◆ Try it: Select and reproduce each line of the listing below that bears the string "buttons".

◆ Input data:
= = = =
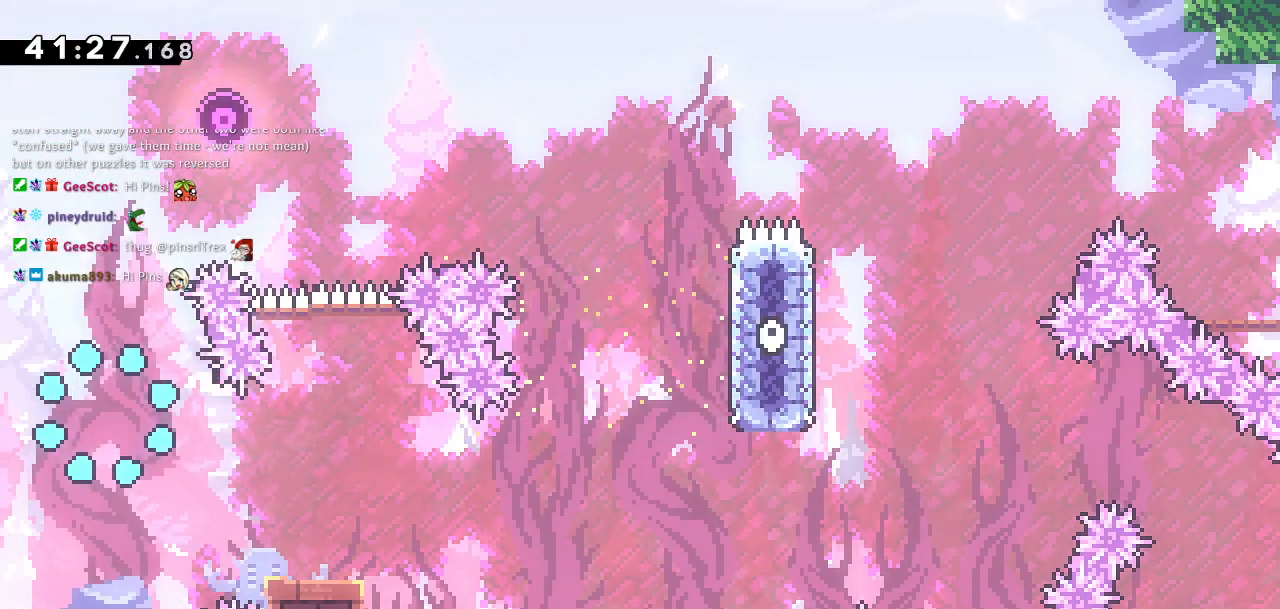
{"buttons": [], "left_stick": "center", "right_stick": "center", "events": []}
= = = =
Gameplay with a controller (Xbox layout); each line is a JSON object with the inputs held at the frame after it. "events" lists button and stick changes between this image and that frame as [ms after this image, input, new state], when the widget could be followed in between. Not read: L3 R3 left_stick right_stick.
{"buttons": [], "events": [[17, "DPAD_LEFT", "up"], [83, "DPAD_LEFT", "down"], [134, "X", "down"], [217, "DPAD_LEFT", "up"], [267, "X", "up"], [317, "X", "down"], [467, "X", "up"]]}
= = = =
◆ Task answer:
{"buttons": [], "left_stick": "center", "right_stick": "center", "events": []}
{"buttons": [], "events": [[17, "DPAD_LEFT", "up"], [83, "DPAD_LEFT", "down"], [134, "X", "down"], [217, "DPAD_LEFT", "up"], [267, "X", "up"], [317, "X", "down"], [467, "X", "up"]]}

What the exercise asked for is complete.